LISTED ENTRIES:
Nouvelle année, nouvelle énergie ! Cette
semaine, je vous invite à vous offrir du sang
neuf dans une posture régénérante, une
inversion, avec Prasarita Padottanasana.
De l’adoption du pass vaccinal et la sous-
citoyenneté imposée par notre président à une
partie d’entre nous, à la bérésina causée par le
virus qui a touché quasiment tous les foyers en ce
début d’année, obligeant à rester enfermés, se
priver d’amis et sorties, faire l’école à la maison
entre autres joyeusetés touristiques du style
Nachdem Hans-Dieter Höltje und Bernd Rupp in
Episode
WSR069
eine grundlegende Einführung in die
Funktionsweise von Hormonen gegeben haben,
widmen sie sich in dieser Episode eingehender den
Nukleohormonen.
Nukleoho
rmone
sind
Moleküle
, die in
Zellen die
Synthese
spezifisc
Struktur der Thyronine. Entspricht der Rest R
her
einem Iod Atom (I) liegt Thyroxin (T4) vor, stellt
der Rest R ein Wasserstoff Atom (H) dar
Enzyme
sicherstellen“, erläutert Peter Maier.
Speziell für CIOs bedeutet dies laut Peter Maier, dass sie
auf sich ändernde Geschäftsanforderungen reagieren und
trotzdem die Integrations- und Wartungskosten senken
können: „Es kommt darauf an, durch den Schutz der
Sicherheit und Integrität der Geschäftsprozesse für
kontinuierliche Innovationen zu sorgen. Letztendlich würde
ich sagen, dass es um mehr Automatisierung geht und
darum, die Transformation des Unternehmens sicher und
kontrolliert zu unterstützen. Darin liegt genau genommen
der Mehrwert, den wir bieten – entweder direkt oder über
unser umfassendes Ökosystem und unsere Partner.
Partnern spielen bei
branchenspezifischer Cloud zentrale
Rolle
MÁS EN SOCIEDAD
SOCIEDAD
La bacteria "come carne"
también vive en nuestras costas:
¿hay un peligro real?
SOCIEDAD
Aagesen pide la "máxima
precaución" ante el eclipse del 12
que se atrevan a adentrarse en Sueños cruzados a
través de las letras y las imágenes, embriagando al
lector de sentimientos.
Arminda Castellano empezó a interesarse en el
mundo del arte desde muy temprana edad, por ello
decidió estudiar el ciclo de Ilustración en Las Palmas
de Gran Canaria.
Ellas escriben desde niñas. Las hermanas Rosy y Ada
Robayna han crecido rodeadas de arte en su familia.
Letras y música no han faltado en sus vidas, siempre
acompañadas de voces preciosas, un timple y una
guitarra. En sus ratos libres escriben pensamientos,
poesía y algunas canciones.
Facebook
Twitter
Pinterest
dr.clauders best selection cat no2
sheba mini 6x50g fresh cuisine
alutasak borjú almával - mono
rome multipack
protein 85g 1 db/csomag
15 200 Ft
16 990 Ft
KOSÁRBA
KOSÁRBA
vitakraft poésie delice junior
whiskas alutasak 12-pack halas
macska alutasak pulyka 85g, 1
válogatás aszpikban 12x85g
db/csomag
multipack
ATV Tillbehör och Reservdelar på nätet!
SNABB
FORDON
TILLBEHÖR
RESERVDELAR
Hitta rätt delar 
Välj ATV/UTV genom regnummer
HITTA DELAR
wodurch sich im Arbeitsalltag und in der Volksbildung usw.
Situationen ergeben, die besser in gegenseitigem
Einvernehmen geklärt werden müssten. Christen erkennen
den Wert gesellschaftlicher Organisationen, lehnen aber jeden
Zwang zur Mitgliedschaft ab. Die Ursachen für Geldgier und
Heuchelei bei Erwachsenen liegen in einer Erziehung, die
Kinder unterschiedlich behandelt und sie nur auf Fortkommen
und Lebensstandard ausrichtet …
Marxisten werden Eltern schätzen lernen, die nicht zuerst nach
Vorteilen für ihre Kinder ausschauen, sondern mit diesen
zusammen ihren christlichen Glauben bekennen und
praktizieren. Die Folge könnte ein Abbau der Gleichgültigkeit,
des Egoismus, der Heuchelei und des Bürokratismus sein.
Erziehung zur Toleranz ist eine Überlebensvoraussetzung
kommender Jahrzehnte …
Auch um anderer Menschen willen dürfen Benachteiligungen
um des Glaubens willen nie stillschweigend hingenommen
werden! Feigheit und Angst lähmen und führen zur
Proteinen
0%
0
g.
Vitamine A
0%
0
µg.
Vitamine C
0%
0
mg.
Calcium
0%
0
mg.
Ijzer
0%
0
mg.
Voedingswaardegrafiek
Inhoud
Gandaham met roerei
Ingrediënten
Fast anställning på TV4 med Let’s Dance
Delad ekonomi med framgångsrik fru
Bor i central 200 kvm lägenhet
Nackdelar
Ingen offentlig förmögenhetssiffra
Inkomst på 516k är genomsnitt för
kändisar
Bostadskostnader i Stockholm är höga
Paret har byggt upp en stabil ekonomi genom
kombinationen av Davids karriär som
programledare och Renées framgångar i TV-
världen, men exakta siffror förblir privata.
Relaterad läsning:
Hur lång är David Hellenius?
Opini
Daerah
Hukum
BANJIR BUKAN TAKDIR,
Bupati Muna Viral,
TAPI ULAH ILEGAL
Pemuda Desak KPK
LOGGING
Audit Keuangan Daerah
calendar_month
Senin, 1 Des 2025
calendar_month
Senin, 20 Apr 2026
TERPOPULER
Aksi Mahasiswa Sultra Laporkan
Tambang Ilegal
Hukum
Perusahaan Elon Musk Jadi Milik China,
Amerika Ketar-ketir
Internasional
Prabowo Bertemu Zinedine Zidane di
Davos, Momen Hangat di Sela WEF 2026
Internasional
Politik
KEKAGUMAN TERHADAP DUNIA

TASK BRIEF:
Copy exactly, and only, the lines from the one containing "Hur lång är David Hellenius?" through the last line of the listing.

EXERCISE OUTPUT:
Hur lång är David Hellenius?
Opini
Daerah
Hukum
BANJIR BUKAN TAKDIR,
Bupati Muna Viral,
TAPI ULAH ILEGAL
Pemuda Desak KPK
LOGGING
Audit Keuangan Daerah
calendar_month
Senin, 1 Des 2025
calendar_month
Senin, 20 Apr 2026
TERPOPULER
Aksi Mahasiswa Sultra Laporkan
Tambang Ilegal
Hukum
Perusahaan Elon Musk Jadi Milik China,
Amerika Ketar-ketir
Internasional
Prabowo Bertemu Zinedine Zidane di
Davos, Momen Hangat di Sela WEF 2026
Internasional
Politik
KEKAGUMAN TERHADAP DUNIA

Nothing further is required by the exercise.